Exercise objective ->
From the records below, pull each line that has "dans".

Excerpted data ->

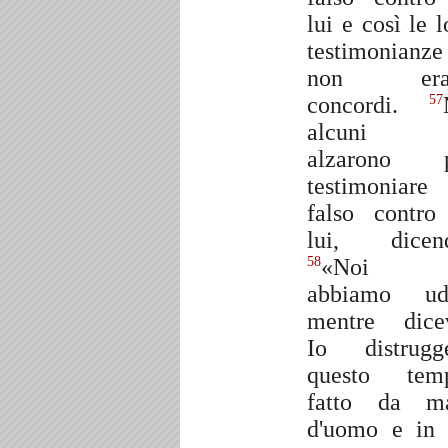
lui e così le l
testimonianze
non era
concordi.
57
alcuni 
alzarono p
testimoniare
falso contro
lui, dicen
«Noi 
58
abbiamo ud
mentre dice
Io distrugg
questo tem
fatto da m
d'uomo e in 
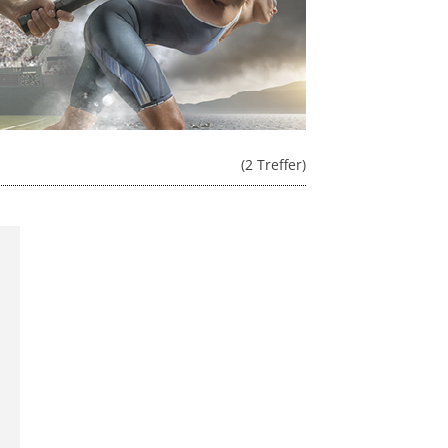
(2 Treffer)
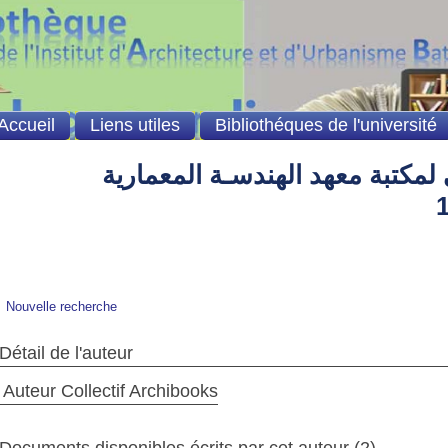
Accueil
Liens utiles
Bibliothéques de l'université
لمكتبة معهد الهندسـة المعمارية
Nouvelle recherche
Détail de l'auteur
Auteur Collectif Archibooks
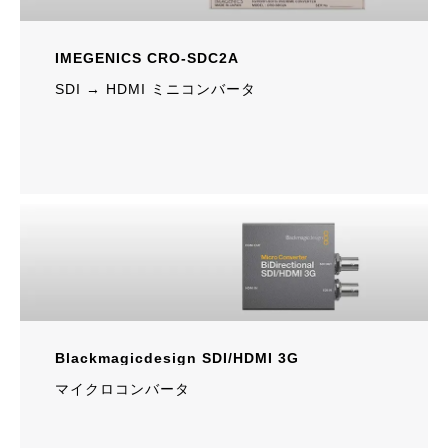
IMEGENICS CRO-SDC2A
SDI → HDMI ミニコンバータ
Blackmagicdesign SDI/HDMI 3G
マイクロコンバータ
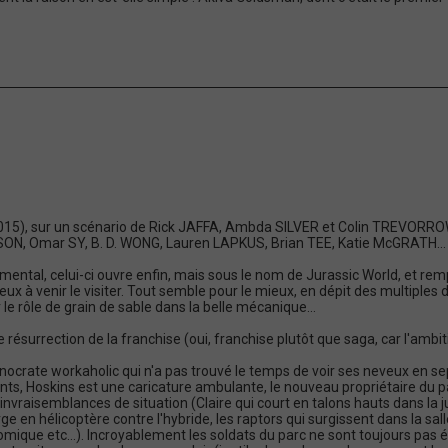
2015), sur un scénario de Rick JAFFA, Ambda SILVER et Colin TREVORR
ON, Omar SY, B. D. WONG, Lauren LAPKUS, Brian TEE, Katie McGRATH...
imental, celui-ci ouvre enfin, mais sous le nom de Jurassic World, et 
eux à venir le visiter. Tout semble pour le mieux, en dépit des multiple
e rôle de grain de sable dans la belle mécanique...
de résurrection de la franchise (oui, franchise plutôt que saga, car l'amb
hnocrate workaholic qui n'a pas trouvé le temps de voir ses neveux en s
ants, Hoskins est une caricature ambulante, le nouveau propriétaire du 
s invraisemblances de situation (Claire qui court en talons hauts dans la 
 hélicoptère contre l'hybride, les raptors qui surgissent dans la salle
omique etc...). Incroyablement les soldats du parc ne sont toujours pas é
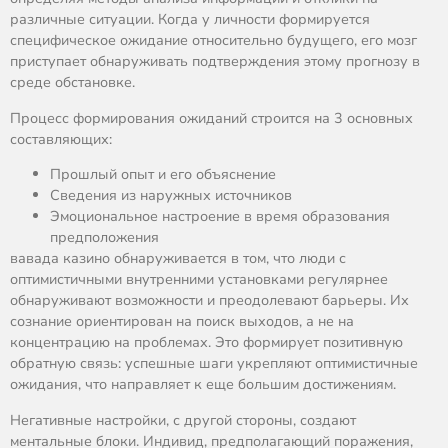
различные ситуации. Когда у личности формируется
специфическое ожидание относительно будущего, его мозг
приступает обнаруживать подтверждения этому прогнозу в
среде обстановке.
Процесс формирования ожиданий строится на 3 основных
составляющих:
Прошлый опыт и его объяснение
Сведения из наружных источников
Эмоциональное настроение в время образования
предположения
вавада казино обнаруживается в том, что люди с
оптимистичными внутренними установками регулярнее
обнаруживают возможности и преодолевают барьеры. Их
сознание ориентирован на поиск выходов, а не на
концентрацию на проблемах. Это формирует позитивную
обратную связь: успешные шаги укрепляют оптимистичные
ожидания, что направляет к еще большим достижениям.
Негативные настройки, с другой стороны, создают
ментальные блоки. Индивид, предполагающий поражения,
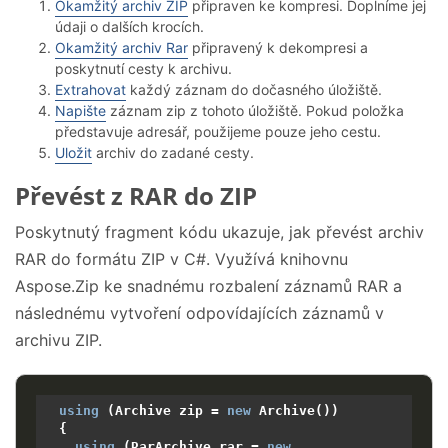
Okamžitý archiv ZIP
připraven ke kompresi. Doplníme jej
údaji o dalších krocích.
Okamžitý archiv Rar
připravený k dekompresi a
poskytnutí cesty k archivu.
Extrahovat
každý záznam do dočasného úložiště.
Napište
záznam zip z tohoto úložiště. Pokud položka
představuje adresář, použijeme pouze jeho cestu.
Uložit
archiv do zadané cesty.
Převést z RAR do ZIP
Poskytnutý fragment kódu ukazuje, jak převést archiv
RAR do formátu ZIP v C#. Využívá knihovnu
Aspose.Zip ke snadnému rozbalení záznamů RAR a
následnému vytvoření odpovídajících záznamů v
archivu ZIP.
using
 (Archive zip = 
new
 Archive())

  {

using
 (RarArchive rar = 
new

Answer below ->
e rôle de grain de sable dans la belle mécanique...
s invraisemblances de situation (Claire qui court en talons hauts dans la 
 hélicoptère contre l'hybride, les raptors qui surgissent dans la salle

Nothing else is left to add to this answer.